Die Geschichte erzählt von zwei Brüdern, die ungleicher kaum sein könnten. Der eine steht in der New Yorker Gesellschaft hoch im Kurs, der andere hat es sich komplett verscherzt: Drogen, Alkohol und Glücksspiel – die perfekte Steilvorlage für eine abgründige Serie, die ebenfalls Platz für Crime-Elemente bietet. Black Rabbit ist jedoch weder eine tiefschürfende Charakterstudie noch ein nervenaufreibender Thriller.
In Black Rabbit geraten Jude Law und Jason Bateman als entfremdete Brüder aneinander
Nicht nur ein Restaurant wollte Jake Friedkin (Jude Law) gründen, als er sich vor all den Jahren die Location für das Black Rabbit gesichert hat. Jake wollte einen Ort schaffen, der ein Zuhause wird für all jene, die sich nach einem guten Drink sehnen und den besten Burger der Stadt genießen wollen. Einen Ort, an dem alles möglich ist und die Nacht keine Grenzen kennt – aber nicht zwangsläufig im zwielichtigen Sinne.
Vielmehr einen Ort des Feierns, der Freiheit und ... der Familie. "Dieser Ort würde ohne euch nicht existieren. Ihr habt ihn zu einer Heimat gemacht. Und ich liebe euch." Familie und Freunde betont Jake so deutlich in seiner ersten Ansprache, wenn er sich vor seinem Personal und den anwesenden Gästen verbeugt, dass man gar nicht auf die Idee kommen könnte, dass hier eine wichtige Person fehlt. Doch die tut es.
Vince (Jason Bateman) ist der Name, der Jake nicht über die Lippen kommen mag. Am liebsten würde er ihn verdrängen, vergessen – für immer aus seinem Gedächtnis löschen. Doch irgendwann steht der Bruder wieder vor seiner Tür. Langes Haar, ungepflegter Bart und tiefe Augenringe. Vince braucht Hilfe, braucht Geld, aber wie oft soll ihm Jake noch aus der Patsche helfen? Vince bedeutet Ärger. Sehr viel Ärger.
Gleich in den ersten Minuten zünden Zach Baylin und Kate Susman, die kreativen Köpfe hinter der Serie, eine dramaturgische Bombe und schalten in den Überholgang. An dem eben noch so leidenschaftlich von Jude Law umschriebene Heimatort brechen Chaos und Panik aus, ehe uns der Cold-Open mit seinem Cliffhanger in den Rest der Serie entlässt. Und dieser Rest ist leider eine sehr zähe, ermüdende Angelegenheit.
Potenzial nicht ausgeschöpft: Black Rabbit entpuppt sich als bittere Netflix-Enttäuschung 2025
Black Rabbit beginnt mit einem ähnlichen Stressfaktor, der durchaus in die Richtung von The Bear schielt und uns alle Elemente spüren lässt, die sich in Jakes Restaurant in Bewegung befinden. Hektische Handgriffe in der Küche, elegante Kamerabewegungen an Tischen und Stühlen vorbei und natürlich die Angst vor der Times-Kritikerin, die jeden Augenblick zur Tür hineinspaziert kommen könnte. Alles muss perfekt sein.

- [Was zu tun ist]
A - Fasse den Absatz der Kritik zu Black Rabbit, der mit „Vince (Jason Bateman) ist der Name“ beginnt, als kurze Stichpunktliste zusammen, ohne wesentliche Fakten wegzulassen.
B - Liefere die Fortsetzung der Kritik zu Black Rabbit, beginnend nach ihrem letzten Satz.

- [Auszug der Daten]
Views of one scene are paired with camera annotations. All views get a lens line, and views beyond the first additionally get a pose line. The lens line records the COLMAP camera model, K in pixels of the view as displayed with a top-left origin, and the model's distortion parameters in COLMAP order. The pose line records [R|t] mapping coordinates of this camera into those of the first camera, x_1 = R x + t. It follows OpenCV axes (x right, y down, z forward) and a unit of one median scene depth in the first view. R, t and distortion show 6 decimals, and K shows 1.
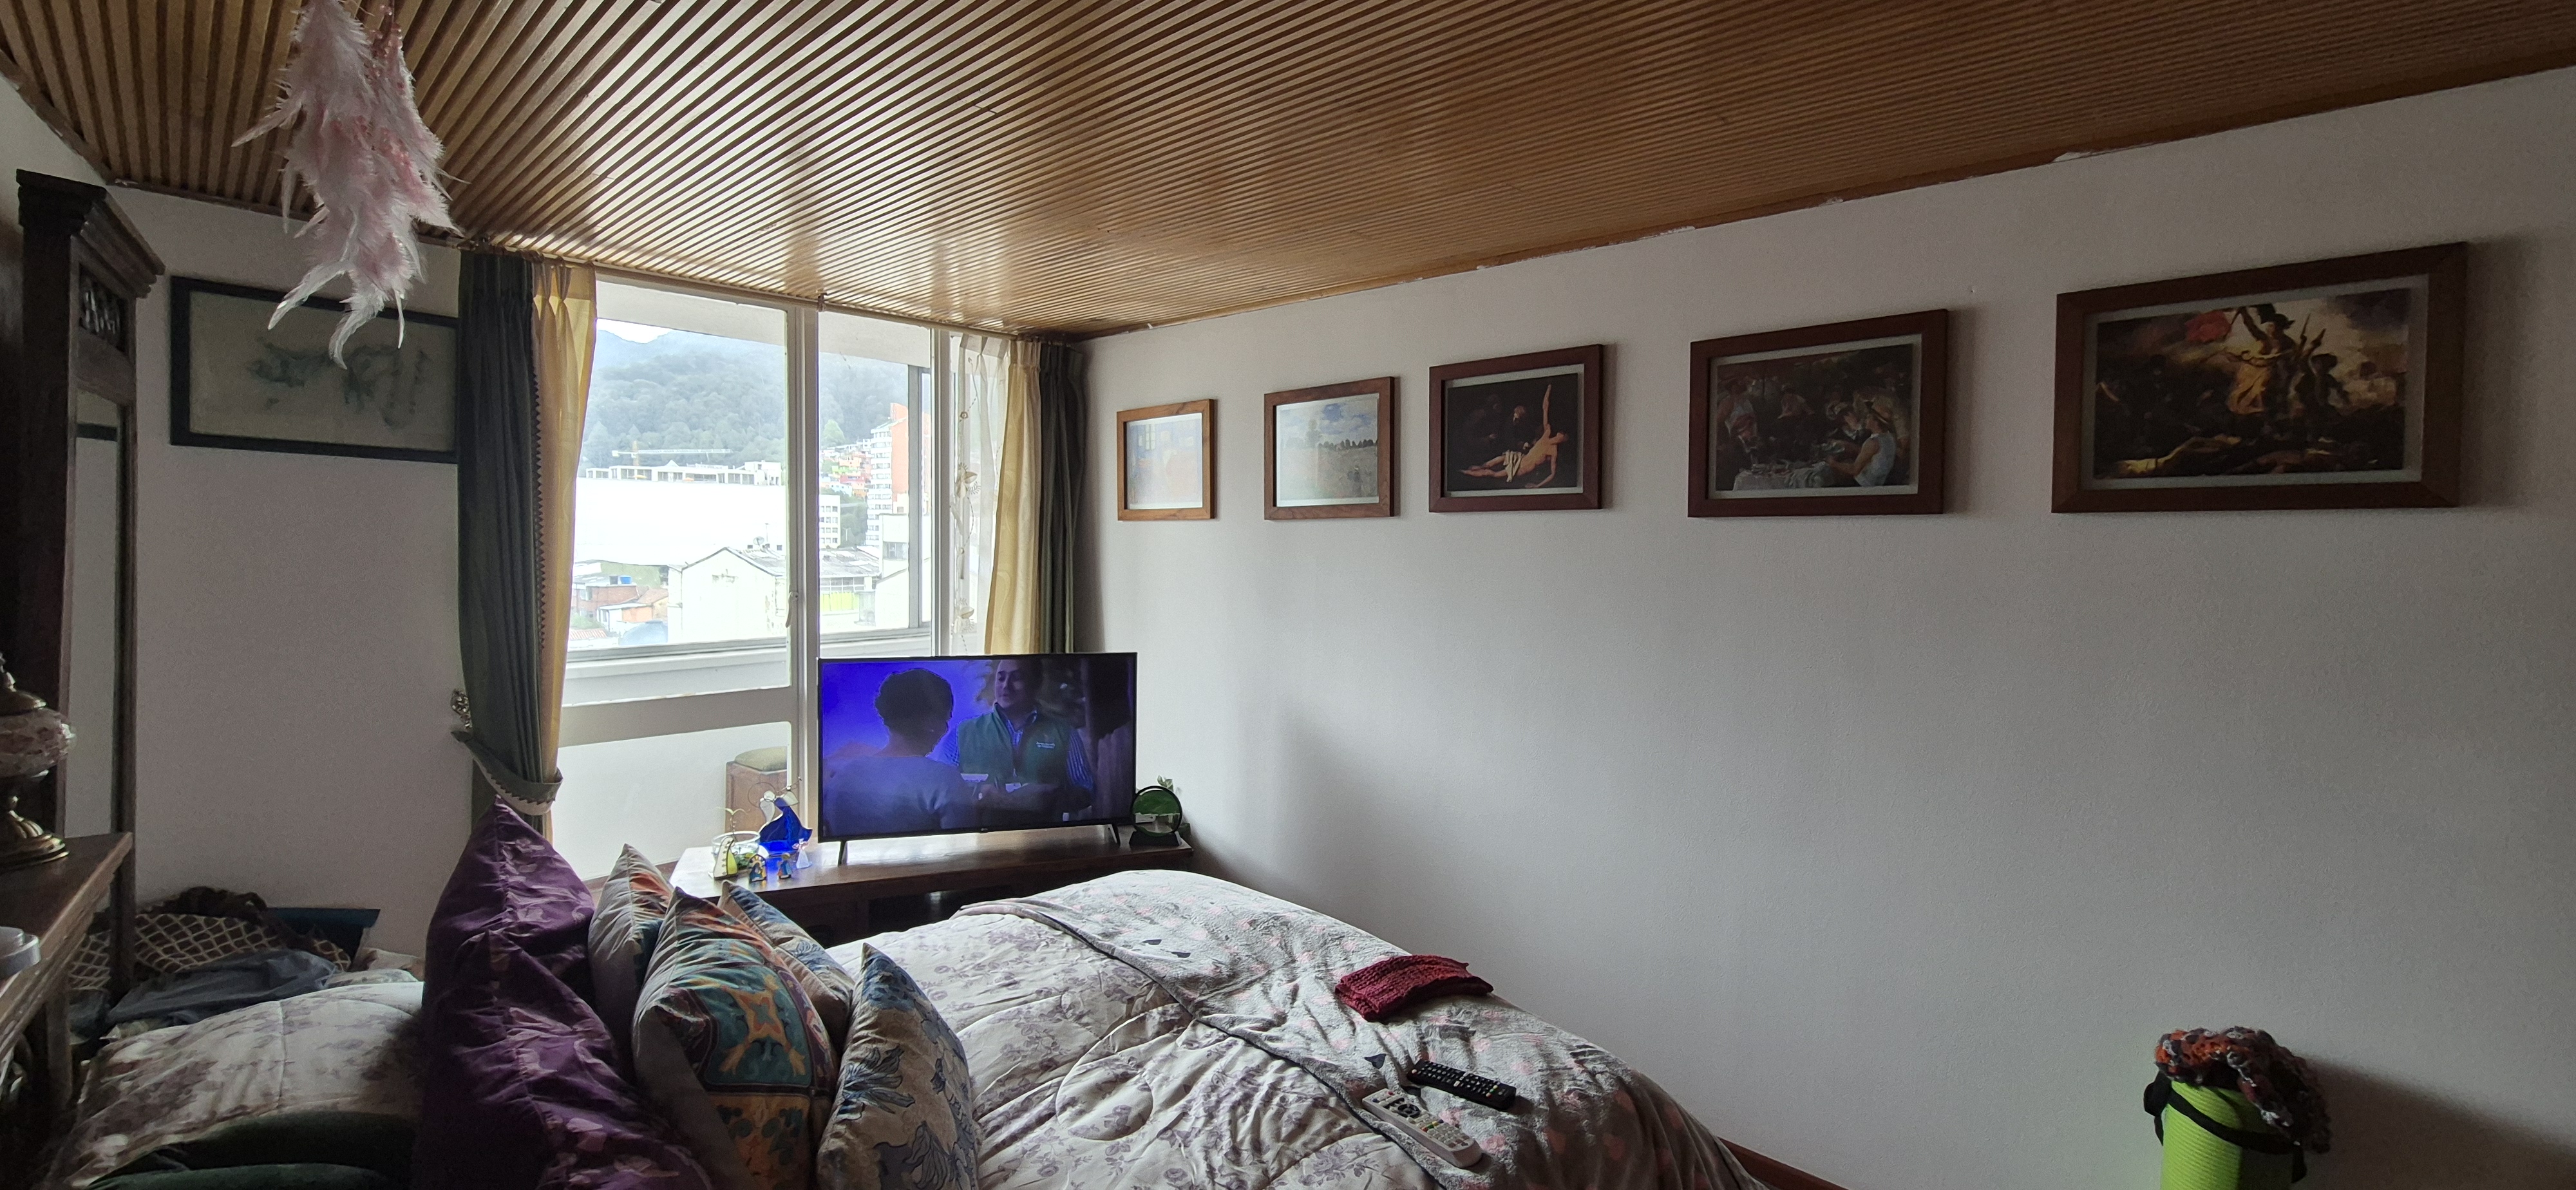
lens RADIAL K [[1044.7, 0, 1288.1], [0, 1044.7, 573.8], [0, 0, 1]] dist [-0.000437, -0.000011]
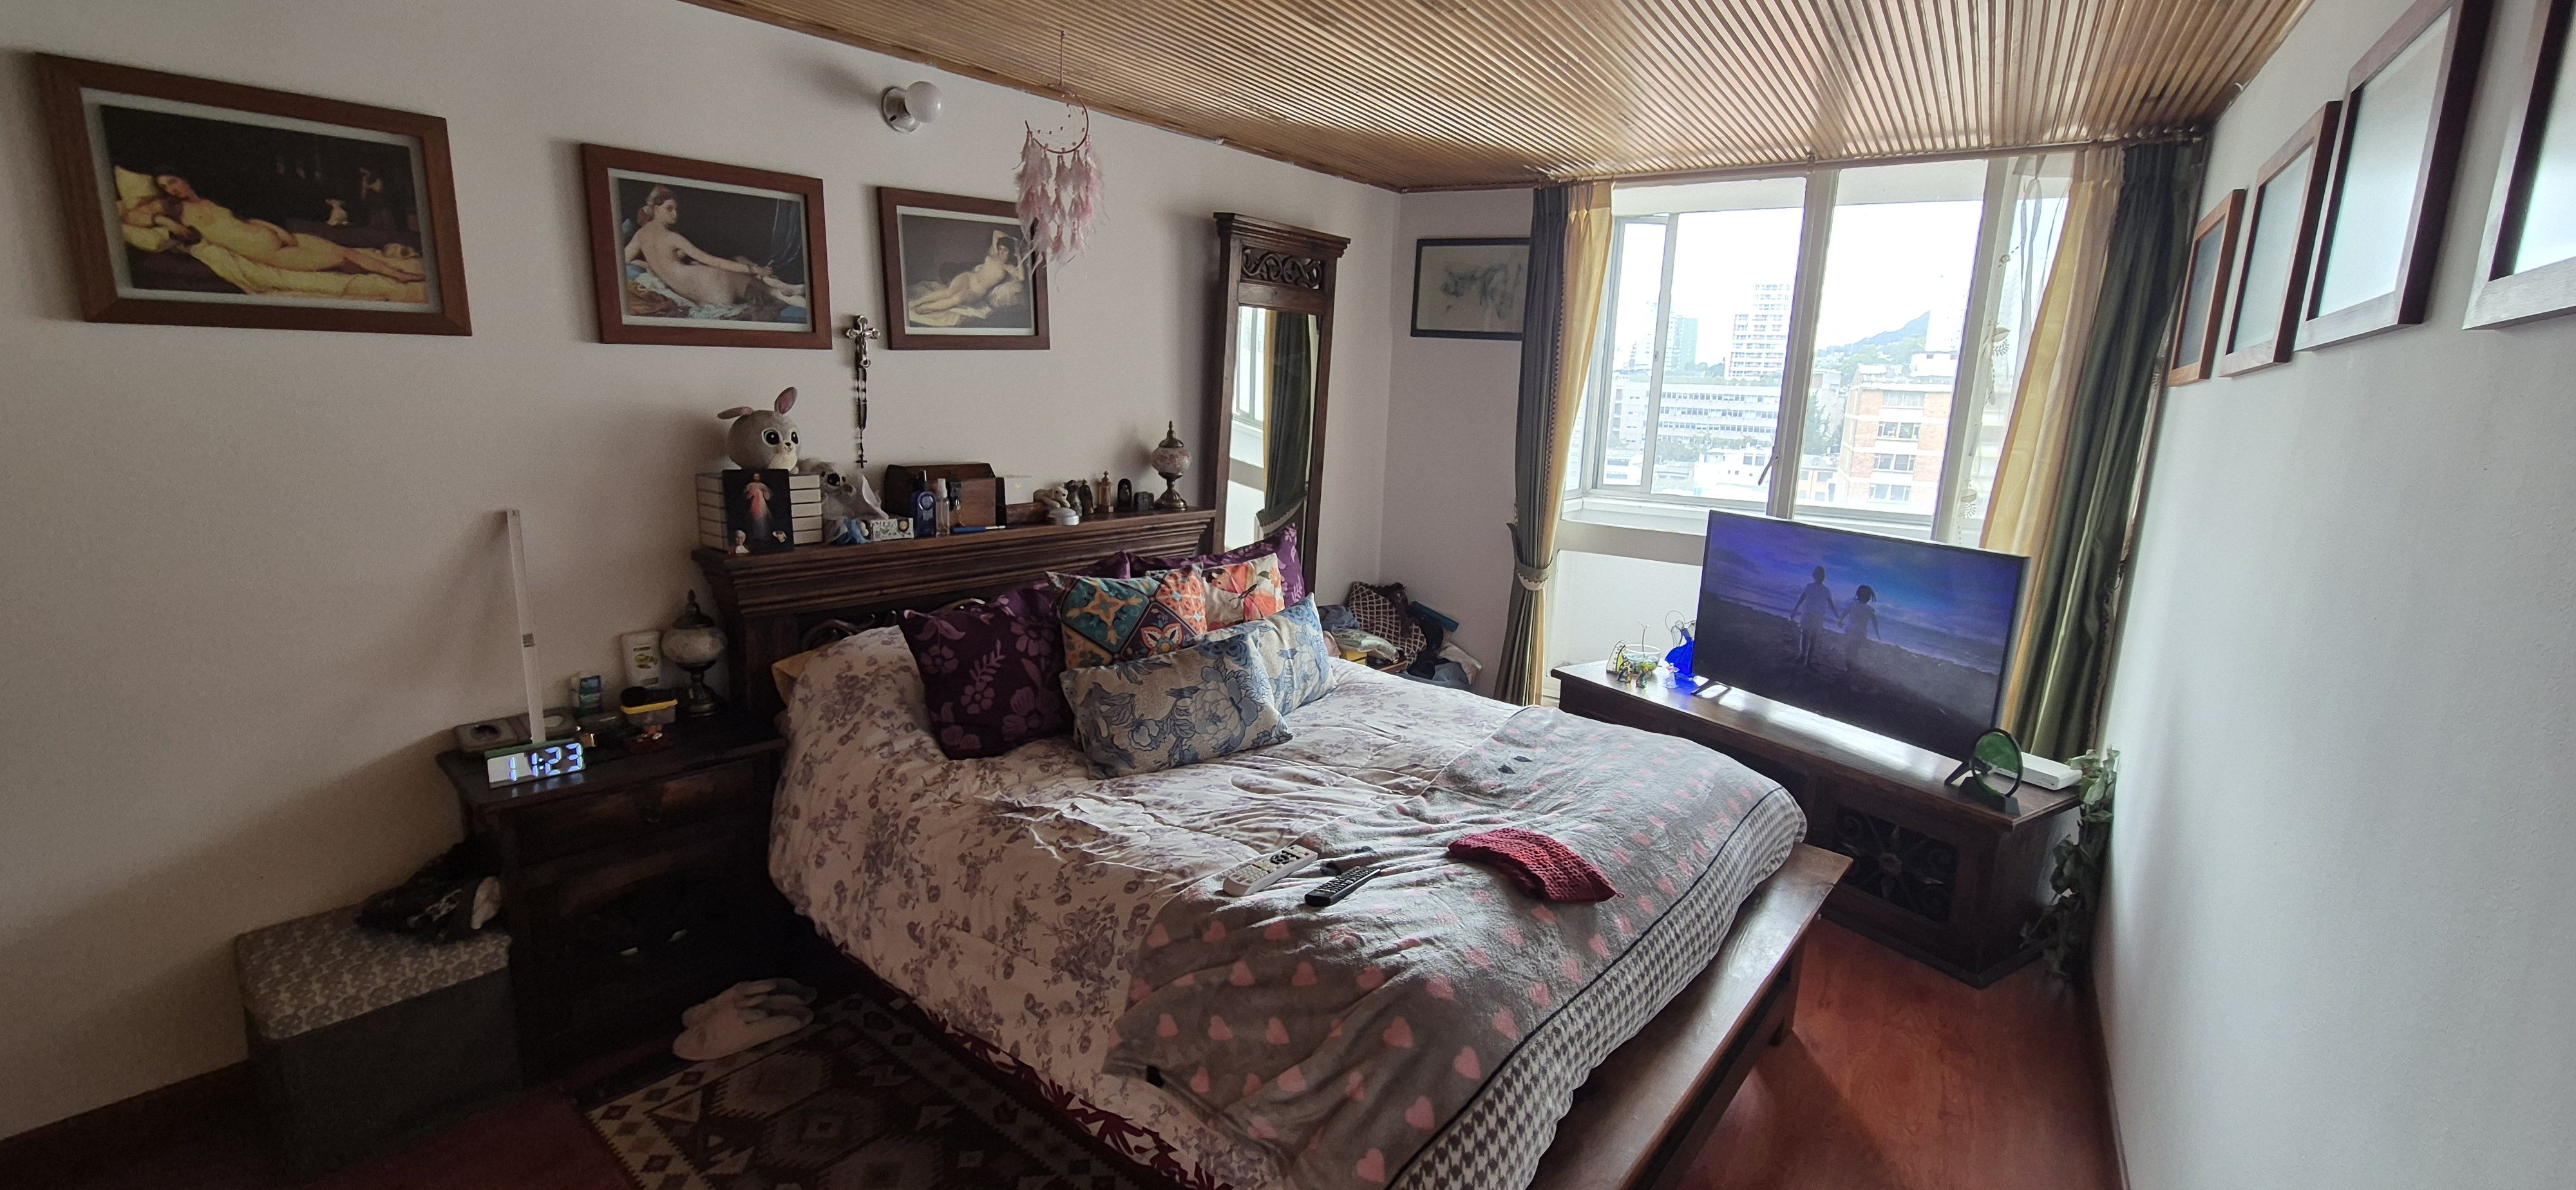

- [Antworten je Aufgabe]
A -
- Jake bringt den Namen seines Bruders Vince (Jason Bateman) nicht über die Lippen und würde ihn am liebsten für immer vergessen.
- Irgendwann steht Vince wieder vor Jakes Tür, mit langem Haar, ungepflegtem Bart und tiefen Augenringen.
- Vince braucht Hilfe und Geld. Jake fragt sich, wie oft er ihm noch aus der Patsche helfen soll.
- Vince bedeutet sehr viel Ärger.

B -
Schnell wird jedoch klar, dass die Serie kaum Interesse an ihrem New Yorker Setting hat. Stattdessen versteifen sich die Drehbücher auf die Bruder-Bruder-Beziehung, die von Folge zu Folge vertieft werden soll. Schlussendlich ist sie aber ab der ersten Minute so durchschaubar, dass selbst der eindringlichste Streit und die erschütterndsten Geständnisse zwischen den Figuren von Law und Bateman uninspiriert wirken.
Nach dem rasanten Auftakt tritt Black Rabbit einen großen Schritt zurück, um alles von vorne aufzurollen. Bei einer Serie mit acht Folgen könnte das durchaus eine große Stärke sein. Nicht zuletzt haben ganze Prequel wie Better Call Saul bewiesen, dass man selbst einer sehr präzise geformten Figur noch einige unerwartete Facetten hinzufügen kann, die ihr späteres Handeln in ein völlig neues (und tragischeres) Licht stellt.
Bei Black Rabbit wird das Rekonstruieren des zentralen Konflikts zwischen den beiden Brüdern jedoch zur Geduldsprobe. Selbst ein talentierter Regisseur wie Justin Kurzel, der kürzlich erst mit dem atmosphärischen Kriegsdrama The Narrow Road to the Deep North begeisterte und in The Order einen extrem unheimlich aufspielenden Jude Law entfesselte, kann der zermürbenden Leere in Black Rabbit wenig entgegenhalten.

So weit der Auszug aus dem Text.